## Dataset items:
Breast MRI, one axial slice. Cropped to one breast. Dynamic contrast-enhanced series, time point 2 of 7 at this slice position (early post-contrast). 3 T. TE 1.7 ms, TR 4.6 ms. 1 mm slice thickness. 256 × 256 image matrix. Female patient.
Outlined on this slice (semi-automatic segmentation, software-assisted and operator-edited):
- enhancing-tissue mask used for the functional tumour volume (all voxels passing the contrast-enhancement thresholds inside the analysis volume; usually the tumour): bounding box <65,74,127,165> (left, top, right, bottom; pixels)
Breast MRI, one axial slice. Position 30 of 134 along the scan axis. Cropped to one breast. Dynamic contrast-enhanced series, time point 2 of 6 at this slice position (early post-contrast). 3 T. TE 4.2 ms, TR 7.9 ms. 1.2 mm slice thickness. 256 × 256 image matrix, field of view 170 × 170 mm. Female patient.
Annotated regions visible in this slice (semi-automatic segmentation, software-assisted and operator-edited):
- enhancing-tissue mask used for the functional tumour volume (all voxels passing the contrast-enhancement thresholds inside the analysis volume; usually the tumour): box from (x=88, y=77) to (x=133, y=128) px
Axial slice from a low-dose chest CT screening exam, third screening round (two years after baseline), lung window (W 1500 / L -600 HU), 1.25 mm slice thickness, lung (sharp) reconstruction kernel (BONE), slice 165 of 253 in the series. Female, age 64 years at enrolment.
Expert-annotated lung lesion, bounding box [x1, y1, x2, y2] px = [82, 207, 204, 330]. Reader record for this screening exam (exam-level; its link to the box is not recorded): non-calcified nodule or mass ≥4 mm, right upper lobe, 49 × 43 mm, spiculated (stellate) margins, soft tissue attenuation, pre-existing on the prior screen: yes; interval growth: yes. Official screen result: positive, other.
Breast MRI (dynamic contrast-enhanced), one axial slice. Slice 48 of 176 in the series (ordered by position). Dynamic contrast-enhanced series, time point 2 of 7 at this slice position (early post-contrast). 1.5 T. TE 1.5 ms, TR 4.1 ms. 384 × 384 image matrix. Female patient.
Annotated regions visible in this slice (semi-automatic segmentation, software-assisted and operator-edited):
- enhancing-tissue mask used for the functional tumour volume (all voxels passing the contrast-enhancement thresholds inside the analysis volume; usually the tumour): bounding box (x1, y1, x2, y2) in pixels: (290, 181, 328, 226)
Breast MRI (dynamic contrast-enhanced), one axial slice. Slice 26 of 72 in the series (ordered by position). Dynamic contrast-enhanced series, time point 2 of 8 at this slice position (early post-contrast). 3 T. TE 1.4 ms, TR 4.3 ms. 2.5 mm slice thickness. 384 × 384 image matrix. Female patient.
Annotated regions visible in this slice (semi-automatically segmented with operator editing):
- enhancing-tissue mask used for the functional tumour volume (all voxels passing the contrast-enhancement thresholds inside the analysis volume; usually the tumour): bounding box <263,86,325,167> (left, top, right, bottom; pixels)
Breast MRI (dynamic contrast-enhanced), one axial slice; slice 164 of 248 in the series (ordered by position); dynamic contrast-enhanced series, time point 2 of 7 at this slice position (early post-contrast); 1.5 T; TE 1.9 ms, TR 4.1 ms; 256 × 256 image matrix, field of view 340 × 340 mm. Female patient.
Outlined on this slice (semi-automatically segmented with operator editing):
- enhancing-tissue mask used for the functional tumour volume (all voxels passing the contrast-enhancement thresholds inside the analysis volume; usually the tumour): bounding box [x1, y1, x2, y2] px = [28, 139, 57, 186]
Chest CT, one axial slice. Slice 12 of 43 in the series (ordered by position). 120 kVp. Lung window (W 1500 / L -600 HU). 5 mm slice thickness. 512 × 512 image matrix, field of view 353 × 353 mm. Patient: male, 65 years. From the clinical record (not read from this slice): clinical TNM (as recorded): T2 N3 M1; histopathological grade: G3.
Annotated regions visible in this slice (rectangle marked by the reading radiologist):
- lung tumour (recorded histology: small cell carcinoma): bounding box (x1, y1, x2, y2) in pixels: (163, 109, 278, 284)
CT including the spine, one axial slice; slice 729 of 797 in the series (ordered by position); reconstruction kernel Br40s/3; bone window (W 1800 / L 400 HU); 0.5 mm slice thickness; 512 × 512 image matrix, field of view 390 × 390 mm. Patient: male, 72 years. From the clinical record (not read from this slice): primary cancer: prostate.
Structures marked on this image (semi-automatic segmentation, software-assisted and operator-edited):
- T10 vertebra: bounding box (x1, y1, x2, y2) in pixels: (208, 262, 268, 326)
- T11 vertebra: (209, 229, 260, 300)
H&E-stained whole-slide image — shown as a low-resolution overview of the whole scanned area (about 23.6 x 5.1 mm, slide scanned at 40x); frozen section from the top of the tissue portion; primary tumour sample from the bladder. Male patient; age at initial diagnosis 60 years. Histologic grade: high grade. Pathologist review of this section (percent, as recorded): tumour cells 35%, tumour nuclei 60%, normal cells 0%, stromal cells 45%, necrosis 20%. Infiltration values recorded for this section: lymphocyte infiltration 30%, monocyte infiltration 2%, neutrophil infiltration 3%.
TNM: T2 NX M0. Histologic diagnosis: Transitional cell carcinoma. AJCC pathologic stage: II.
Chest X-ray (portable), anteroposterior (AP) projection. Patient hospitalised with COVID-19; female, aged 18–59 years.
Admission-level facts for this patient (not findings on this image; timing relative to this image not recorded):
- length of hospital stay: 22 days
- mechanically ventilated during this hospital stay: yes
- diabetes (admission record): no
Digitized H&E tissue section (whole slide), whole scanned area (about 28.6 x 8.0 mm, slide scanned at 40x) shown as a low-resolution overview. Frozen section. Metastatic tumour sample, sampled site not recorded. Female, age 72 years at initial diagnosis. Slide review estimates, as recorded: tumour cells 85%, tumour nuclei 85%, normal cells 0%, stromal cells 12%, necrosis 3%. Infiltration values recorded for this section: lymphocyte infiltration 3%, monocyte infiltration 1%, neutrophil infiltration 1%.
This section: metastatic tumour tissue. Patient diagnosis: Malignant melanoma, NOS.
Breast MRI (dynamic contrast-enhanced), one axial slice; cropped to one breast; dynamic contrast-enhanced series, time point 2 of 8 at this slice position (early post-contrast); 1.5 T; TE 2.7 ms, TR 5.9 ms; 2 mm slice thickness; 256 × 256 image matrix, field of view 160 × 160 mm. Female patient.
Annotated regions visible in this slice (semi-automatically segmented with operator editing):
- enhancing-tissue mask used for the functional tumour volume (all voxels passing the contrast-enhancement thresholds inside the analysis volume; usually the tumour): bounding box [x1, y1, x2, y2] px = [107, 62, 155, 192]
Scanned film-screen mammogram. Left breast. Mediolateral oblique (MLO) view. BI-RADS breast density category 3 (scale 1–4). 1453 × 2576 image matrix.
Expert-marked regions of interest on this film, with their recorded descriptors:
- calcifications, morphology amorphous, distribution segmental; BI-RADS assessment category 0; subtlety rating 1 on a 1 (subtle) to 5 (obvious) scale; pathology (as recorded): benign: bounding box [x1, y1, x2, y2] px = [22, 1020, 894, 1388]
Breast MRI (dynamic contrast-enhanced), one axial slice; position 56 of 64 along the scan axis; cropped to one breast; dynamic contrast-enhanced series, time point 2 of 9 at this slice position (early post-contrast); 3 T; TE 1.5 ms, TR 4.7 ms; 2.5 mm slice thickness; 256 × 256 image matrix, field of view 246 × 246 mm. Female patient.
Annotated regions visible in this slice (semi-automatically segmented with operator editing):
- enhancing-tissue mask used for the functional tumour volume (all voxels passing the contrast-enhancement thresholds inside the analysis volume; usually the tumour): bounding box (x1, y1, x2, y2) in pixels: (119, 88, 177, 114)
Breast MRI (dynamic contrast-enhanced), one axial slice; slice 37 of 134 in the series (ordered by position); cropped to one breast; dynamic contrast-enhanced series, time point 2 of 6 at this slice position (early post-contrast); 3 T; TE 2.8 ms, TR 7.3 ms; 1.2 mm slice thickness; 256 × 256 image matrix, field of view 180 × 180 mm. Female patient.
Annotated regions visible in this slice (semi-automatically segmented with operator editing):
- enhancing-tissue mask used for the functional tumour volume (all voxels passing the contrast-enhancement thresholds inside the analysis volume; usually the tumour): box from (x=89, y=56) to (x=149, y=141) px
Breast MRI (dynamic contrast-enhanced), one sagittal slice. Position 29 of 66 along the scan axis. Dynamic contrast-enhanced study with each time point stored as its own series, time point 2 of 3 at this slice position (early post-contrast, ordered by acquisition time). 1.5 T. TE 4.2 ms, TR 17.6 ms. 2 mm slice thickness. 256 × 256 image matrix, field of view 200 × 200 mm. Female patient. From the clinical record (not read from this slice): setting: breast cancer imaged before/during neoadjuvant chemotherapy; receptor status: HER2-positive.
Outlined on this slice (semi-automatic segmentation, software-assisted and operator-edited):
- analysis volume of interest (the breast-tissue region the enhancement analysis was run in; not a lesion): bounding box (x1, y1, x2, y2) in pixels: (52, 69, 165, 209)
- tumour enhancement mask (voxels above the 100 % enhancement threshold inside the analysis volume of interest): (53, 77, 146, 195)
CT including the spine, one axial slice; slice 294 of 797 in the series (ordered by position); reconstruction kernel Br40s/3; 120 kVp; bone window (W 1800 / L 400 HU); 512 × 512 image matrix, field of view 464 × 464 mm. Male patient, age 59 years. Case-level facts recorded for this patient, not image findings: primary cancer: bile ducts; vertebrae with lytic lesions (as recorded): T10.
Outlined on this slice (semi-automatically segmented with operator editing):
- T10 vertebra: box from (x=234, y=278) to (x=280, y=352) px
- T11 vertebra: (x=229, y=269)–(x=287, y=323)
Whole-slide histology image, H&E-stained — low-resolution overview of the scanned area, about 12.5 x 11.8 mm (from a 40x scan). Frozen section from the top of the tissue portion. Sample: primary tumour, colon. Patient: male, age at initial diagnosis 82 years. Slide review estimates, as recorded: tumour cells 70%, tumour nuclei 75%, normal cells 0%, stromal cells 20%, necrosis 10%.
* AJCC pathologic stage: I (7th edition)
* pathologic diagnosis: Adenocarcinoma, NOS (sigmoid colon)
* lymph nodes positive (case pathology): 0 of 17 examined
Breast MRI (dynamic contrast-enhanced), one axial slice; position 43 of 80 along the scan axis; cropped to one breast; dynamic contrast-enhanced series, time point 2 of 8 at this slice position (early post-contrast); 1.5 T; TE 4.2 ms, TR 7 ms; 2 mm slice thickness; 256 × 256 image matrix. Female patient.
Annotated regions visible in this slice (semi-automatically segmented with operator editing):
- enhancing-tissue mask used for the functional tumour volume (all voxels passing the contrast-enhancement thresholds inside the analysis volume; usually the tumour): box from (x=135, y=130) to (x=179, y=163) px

## WORK REQUEST:
Lines of the data above that include the string "AJCC" must each be copied.

## TASK SOLUTION:
TNM: T2 NX M0. Histologic diagnosis: Transitional cell carcinoma. AJCC pathologic stage: II.
* AJCC pathologic stage: I (7th edition)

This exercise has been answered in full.